HANİ Almanya’da, Deutsche Telekom’un “dijital bir şehir yaratma” projesini yazmış ve Türkiye’de benzer bir uygulamanın Türk Telekom veya Turkcell tarafından üstlenilmesini önermiştim ya...
Hoş bir tesadüf oldu. Geçen hafta başında aynı hedefe yönelik bir çalışmanın tanıtımı yapıldı İzmir’de.
O yazı ve bu toplantı üst üste gelince, Turkcell’den aradılar ve Genel Müdür Yardımcısı Ekrem Yener’le beni Efes Oteli’nde buluşturdular.
Ekrem Bey ile “ne konuştuğumuzu” yazmadan, Sampaş adlı şirketin öncülüğünde, çok sayıda “teknoloji, operasyon ve çözüm ortağı” ile beraber oluşturulan; “Akıllı Kentler Platformu” hakkında birkaç cümle aktarayım.

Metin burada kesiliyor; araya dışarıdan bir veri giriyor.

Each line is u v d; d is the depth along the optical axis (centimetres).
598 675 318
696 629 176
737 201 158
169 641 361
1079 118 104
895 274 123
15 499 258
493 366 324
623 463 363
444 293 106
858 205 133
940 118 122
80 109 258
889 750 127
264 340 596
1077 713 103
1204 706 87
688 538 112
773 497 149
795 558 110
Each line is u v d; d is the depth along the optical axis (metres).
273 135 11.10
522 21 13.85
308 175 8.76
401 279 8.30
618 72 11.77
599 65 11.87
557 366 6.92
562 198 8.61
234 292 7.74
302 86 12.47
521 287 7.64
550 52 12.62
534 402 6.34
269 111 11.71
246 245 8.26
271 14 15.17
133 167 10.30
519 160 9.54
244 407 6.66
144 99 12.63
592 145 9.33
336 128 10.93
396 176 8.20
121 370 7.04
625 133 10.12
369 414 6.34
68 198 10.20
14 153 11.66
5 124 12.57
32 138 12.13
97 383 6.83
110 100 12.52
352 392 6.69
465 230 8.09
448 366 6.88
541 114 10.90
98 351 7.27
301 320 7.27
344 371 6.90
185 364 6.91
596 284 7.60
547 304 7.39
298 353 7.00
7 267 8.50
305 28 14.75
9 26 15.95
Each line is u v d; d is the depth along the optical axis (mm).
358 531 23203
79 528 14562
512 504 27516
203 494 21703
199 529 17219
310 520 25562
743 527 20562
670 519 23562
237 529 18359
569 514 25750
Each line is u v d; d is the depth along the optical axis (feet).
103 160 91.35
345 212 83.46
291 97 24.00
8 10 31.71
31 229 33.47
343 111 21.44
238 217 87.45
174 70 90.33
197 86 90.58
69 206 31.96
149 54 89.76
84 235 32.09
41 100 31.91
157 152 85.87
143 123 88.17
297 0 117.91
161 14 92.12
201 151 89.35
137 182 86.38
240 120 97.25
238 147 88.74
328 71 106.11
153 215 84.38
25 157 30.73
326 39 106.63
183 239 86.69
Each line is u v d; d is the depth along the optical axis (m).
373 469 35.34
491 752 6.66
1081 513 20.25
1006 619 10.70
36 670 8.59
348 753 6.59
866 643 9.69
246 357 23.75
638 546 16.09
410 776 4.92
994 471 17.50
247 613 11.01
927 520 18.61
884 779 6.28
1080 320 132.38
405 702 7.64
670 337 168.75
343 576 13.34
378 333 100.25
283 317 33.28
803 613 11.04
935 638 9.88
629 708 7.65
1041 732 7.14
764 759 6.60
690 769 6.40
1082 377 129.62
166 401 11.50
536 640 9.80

Efes Oteli’nin Kongre salonlarında, küçücük örnek bir kent yaratmışlardı. Ve Almanya’daki Friedrichshafen kentinde hayata geçirilen T-City’yi “eksiğinden çok fazlası olan” şekliyle, kurdukları maketlere yansıtmışlardı.
Dijital teknolojinin bütün nimetleri, hem o şehirde yaşayanlar ve iş yapanlar, hem de şehri yönetenler için, atılan her adımda karşınıza çıkıyordu.
Örneğin 20 farklı uygulama varsa, Türkiye’nin bazı yerlerinde, belki birer ikişer uygulanıyor bugün.
Ama sergilenen modelin aynen yaşama geçtiği, hiçbir yer yok.
* * *
Ekrem Yener’le de bunu konuştuk zaten.
Kendisine iki öneride bulundum.
İlki şuydu:
“Maketlerle bu iş olmaz. Gelin kendi T-City’mizi yaratalım. Siz de otel salonları yerine, yarattığınız eseri ete kemiğe bürünmüş haliyle dünyaya tanıtın.”
İkinci ise daha önce İzmir Büyük Şehir Belediyesi’nin kulak arkası ettiği, “İzmir’i sanal çatı altında toplama, İzmir’de yaşayan herkese (izmirliyim.org) uzantılı bir elektronik posta adresi verme ve gerçek demokratik katılımı sağlama” önerisiydi. Ki bu projeyi de, kendilerinin üstlenmesini istedim.
Ekrem Yener’in düşüncelerimi ilgiyle dinlediğini söyleyebilirim.
Belli mi olur...
Bir de bakarsınız, “Haydi yapalım” deyiverir!
En azından, İran bize benzemez!
YILLAR boyu endişeyle tartıştık:
“Türkiye, İran’a benzer mi?”
Madalyonun bir de öbür yüzü var tabii:
“İran, Türkiye’ye benzer mi?”
İlk sorunun yanıtı hâlâ tartışmalı belki.
Fakat ikincisinin yanıtı belli:
“Hayır, benzemez!”
Benzeyecek olsaydı, İran’daki cumhurbaşkanlığı seçiminden bir gün önce Devrim Muhafızları Ordusu’nun verdiği muhtırayı, yalayıp yutmazdı İran’daki ahali.
Tıpkı 12 Eylül sonrası yapılan ilk genel seçim öncesinde Kenan Evren’in açıklaması... Tıpkı 27 Nisan 2007’de Yaşar Büyükanıt’ın yayınladığı e -muhtıra, halktan hangi cevabı aldı ise... İran’da o haltı yiyenler de, katır tepmişten beter duruma düşerdi!